§ **What this task involves**: Leaving out all pictures, transcribe the lines below exactly, from the first through the line containing "X132080000Y-119380000D02*".
*** Extracted data Section Begins ***
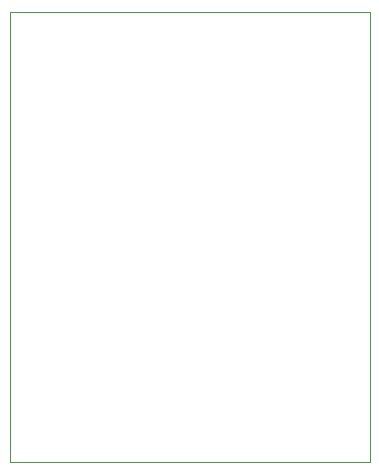
<source format=gbr>
%TF.GenerationSoftware,KiCad,Pcbnew,(7.0.0)*%
%TF.CreationDate,2023-03-09T18:05:20+01:00*%
%TF.ProjectId,JoystickAdapter,4a6f7973-7469-4636-9b41-646170746572,1.0*%
%TF.SameCoordinates,Original*%
%TF.FileFunction,Profile,NP*%
%FSLAX46Y46*%
G04 Gerber Fmt 4.6, Leading zero omitted, Abs format (unit mm)*
G04 Created by KiCad (PCBNEW (7.0.0)) date 2023-03-09 18:05:20*
%MOMM*%
%LPD*%
G01*
G04 APERTURE LIST*
%TA.AperFunction,Profile*%
%ADD10C,0.100000*%
%TD*%
G04 APERTURE END LIST*
D10*
X101600000Y-81280000D02*
X132080000Y-81280000D01*
X132080000Y-81280000D02*
X132080000Y-119380000D01*
X132080000Y-119380000D02*
X101600000Y-119380000D01*
X101600000Y-119380000D02*
X101600000Y-81280000D01*
M02*

</source>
*** Extracted data Section Ends ***
§ **Result of the task**:
<source format=gbr>
%TF.GenerationSoftware,KiCad,Pcbnew,(7.0.0)*%
%TF.CreationDate,2023-03-09T18:05:20+01:00*%
%TF.ProjectId,JoystickAdapter,4a6f7973-7469-4636-9b41-646170746572,1.0*%
%TF.SameCoordinates,Original*%
%TF.FileFunction,Profile,NP*%
%FSLAX46Y46*%
G04 Gerber Fmt 4.6, Leading zero omitted, Abs format (unit mm)*
G04 Created by KiCad (PCBNEW (7.0.0)) date 2023-03-09 18:05:20*
%MOMM*%
%LPD*%
G01*
G04 APERTURE LIST*
%TA.AperFunction,Profile*%
%ADD10C,0.100000*%
%TD*%
G04 APERTURE END LIST*
D10*
X101600000Y-81280000D02*
X132080000Y-81280000D01*
X132080000Y-81280000D02*
X132080000Y-119380000D01*
X132080000Y-119380000D02*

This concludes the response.